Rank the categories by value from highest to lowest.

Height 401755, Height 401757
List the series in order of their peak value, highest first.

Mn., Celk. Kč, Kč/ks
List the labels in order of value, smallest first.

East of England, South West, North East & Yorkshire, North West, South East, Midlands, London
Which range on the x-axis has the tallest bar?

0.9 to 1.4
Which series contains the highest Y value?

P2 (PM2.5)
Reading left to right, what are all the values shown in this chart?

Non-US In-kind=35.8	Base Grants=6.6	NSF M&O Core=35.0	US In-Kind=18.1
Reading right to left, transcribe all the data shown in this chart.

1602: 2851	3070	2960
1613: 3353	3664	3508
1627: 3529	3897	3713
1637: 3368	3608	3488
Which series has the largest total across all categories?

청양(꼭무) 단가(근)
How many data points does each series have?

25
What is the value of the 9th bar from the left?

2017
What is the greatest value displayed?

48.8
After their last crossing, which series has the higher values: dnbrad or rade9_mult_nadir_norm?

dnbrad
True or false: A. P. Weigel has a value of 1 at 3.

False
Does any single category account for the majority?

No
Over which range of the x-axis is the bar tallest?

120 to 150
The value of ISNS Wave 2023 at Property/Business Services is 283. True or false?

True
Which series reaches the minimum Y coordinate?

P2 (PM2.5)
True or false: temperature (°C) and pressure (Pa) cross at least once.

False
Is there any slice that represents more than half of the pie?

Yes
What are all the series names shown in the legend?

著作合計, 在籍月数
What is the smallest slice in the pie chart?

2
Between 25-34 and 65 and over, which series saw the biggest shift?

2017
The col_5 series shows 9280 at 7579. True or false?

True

Enunciado> Por favor, devuelve sin ningún cambio el tramo que va desde la línea que contiene «청양(꼭무) 단가(근)» hasta el final de las líneas, con ambos extremos incluidos.

Solución>
청양(꼭무) 단가(근)
How many data points does each series have?

25
What is the value of the 9th bar from the left?

2017
What is the greatest value displayed?

48.8
After their last crossing, which series has the higher values: dnbrad or rade9_mult_nadir_norm?

dnbrad
True or false: A. P. Weigel has a value of 1 at 3.

False
Does any single category account for the majority?

No
Over which range of the x-axis is the bar tallest?

120 to 150
The value of ISNS Wave 2023 at Property/Business Services is 283. True or false?

True
Which series reaches the minimum Y coordinate?

P2 (PM2.5)
True or false: temperature (°C) and pressure (Pa) cross at least once.

False
Is there any slice that represents more than half of the pie?

Yes
What are all the series names shown in the legend?

著作合計, 在籍月数
What is the smallest slice in the pie chart?

2
Between 25-34 and 65 and over, which series saw the biggest shift?

2017
The col_5 series shows 9280 at 7579. True or false?

True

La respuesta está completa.